Strengths and Limitations
This is the first study reporting on PA levels of a large representative group of CRC survivors in the Netherlands. Although response rates were high (82%) suggesting good representativeness, participants were younger, included more men, and more rectal cancer patients than the total population of CRC survivors in the Netherlands. Therefore, we may have overestimated the level of MVPA due to age and gender. However, the over-representation of rectal cancer patients may have led to an underestimation of MVPA. Further, two thirds of the patients included in this study were in an early stage of cancer (stage I and II), and therefore, we may have underestimated the psychological symptoms and late treatment-related adverse effects. Nevertheless, the included population reported high levels of fatigue and distress.
The present study is limited by its cross-sectional design, and consequently, no conclusions about causality can be drawn. Fatigue and distress may also be barriers to PA in CRC survivors [60]. Future studies are needed to investigate whether improving MVPA will improve HRQoL, and whether this improvement can be explained by MVPA-induced reductions in fatigue and distress. Another limitation is the use of self-report to assess PA, which is susceptible to recall and social desirability bias [61]. This may have led to an overestimation of PA, and therefore the absolute PA levels should be interpreted with caution.
Finally, we did not include all potential correlates of PA, such as motivational variables and support from the physician, spouses and friends [62], [63].
In conclusion, in CRC survivors, socio-demographic factors and clinical factors were significantly associated with PA. Patients who were younger, male, employed, non-smoking, had lower BMI, colon cancer, chemotherapy treatment and no co-morbidities had higher levels of MVPA. Higher levels of MVPA were directly associated with a higher physical HRQoL. Fatigue and distress mediated the association between MVPA and physical HRQoL, although fatigue was a stronger mediator. The total association between MVPA and mental HRQoL was not significant.

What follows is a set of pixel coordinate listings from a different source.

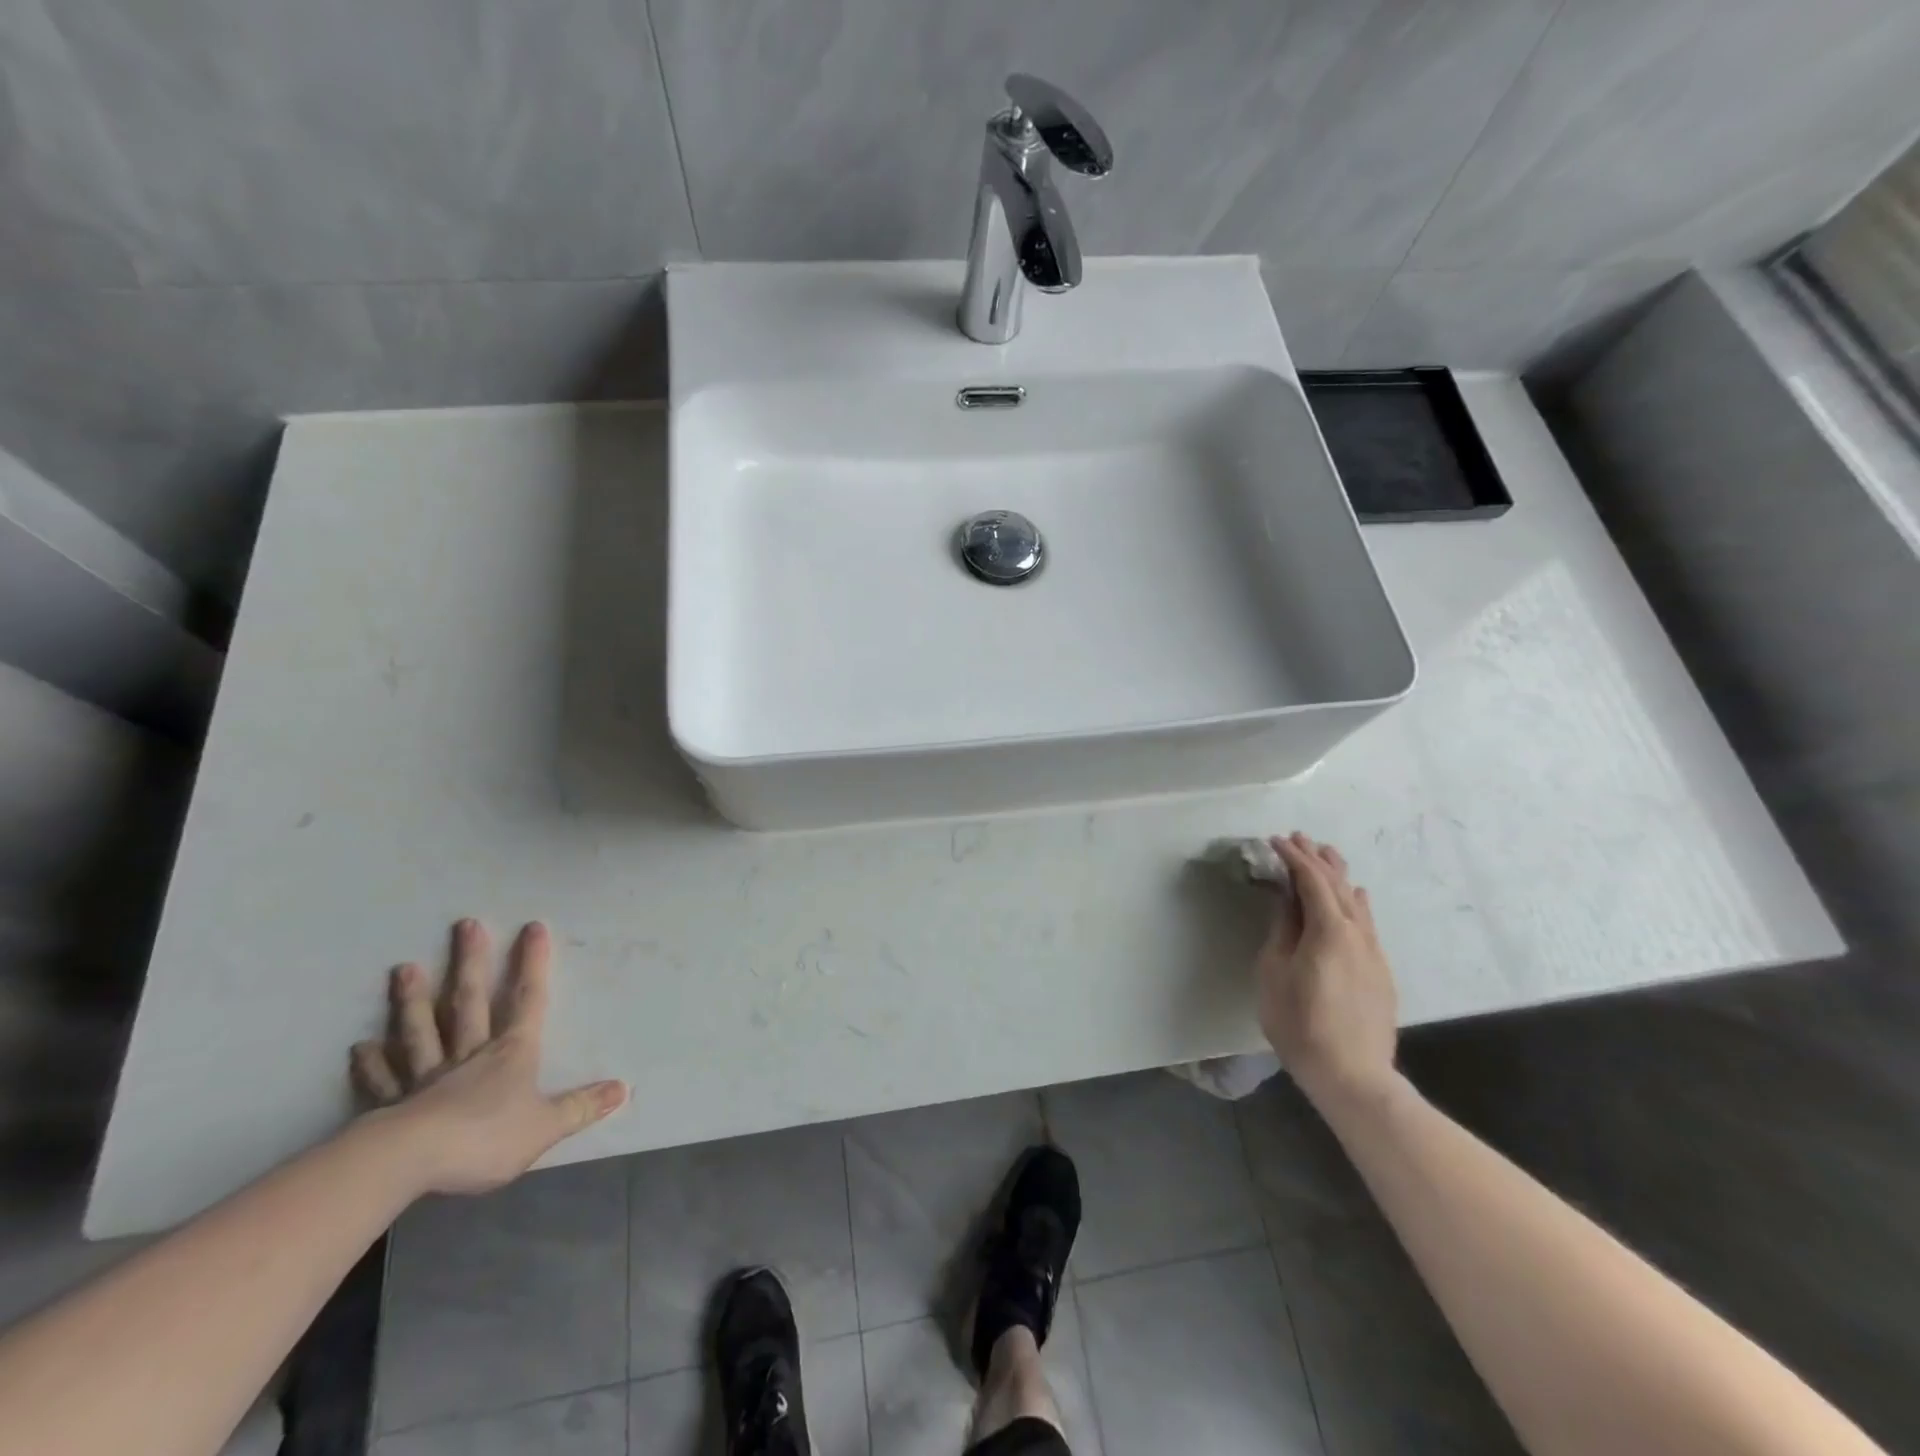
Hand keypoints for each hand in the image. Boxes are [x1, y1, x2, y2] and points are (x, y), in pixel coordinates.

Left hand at [350, 919, 626, 1195]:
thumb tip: (622, 1088)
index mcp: (510, 1054)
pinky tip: (361, 1047)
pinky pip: (383, 1079)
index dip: (532, 964)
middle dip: (471, 963)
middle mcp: (469, 1054)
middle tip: (465, 925)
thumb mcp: (545, 1126)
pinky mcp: (392, 1105)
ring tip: (404, 969)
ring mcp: (426, 1077)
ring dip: (414, 1000)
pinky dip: (372, 1063)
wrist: (408, 1163)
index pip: (528, 1000)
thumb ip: (581, 1106)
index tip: (532, 927)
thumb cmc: (484, 1138)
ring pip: (422, 1030)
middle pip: (470, 1002)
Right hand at [1256, 833, 1399, 1110]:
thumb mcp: (1275, 972)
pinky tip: (1353, 898)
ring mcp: (1373, 952)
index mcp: (1328, 929)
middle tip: (1298, 838)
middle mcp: (1357, 933)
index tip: (1274, 841)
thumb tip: (1286, 899)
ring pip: (1356, 901)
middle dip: (1317, 858)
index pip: (1311, 880)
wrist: (1352, 1074)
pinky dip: (1353, 901)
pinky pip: (1366, 922)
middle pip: (1337, 884)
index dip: (1293, 857)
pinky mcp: (1380, 971)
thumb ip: (1283, 930)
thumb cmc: (1300, 1022)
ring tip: (1325, 856)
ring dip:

However, we found higher MVPA to be associated with lower fatigue and distress, and lower fatigue and distress to be associated with higher mental HRQoL.
Acknowledgments
We would like to thank all patients and their doctors for their participation in the study. Special thanks to Dr. M. van Bommel for being the independent advisor and answering questions from patients. In addition, we thank the following hospitals for their cooperation: Amphia Hospital, Breda; Catharina Hospital, Eindhoven; Elkerliek Hospital, Helmond; Jeroen Bosch Hospitals, Hertogenbosch; Maxima Medical Centre, Eindhoven and Veldhoven; Sint Anna Hospital, Geldrop; St. Elisabeth Hospital, Tilburg; Twee Steden Hospital, Tilburg and Waalwijk.
Footnotes
Competing Interests: The authors have declared that no competing interests exist.
Funding: The data collection of this study was funded by the Comprehensive Cancer Centre South, Eindhoven, the Netherlands. The contribution of Laurien M. Buffart was supported by a fellowship granted by the EMGO Institute for Health and Care Research. Dr. Lonneke van de Poll-Franse is supported by a Cancer Research Award from the Dutch Cancer Society (#UVT-2009-4349). The funders had no role in study design, data collection and analysis, decision to publish or preparation of the manuscript.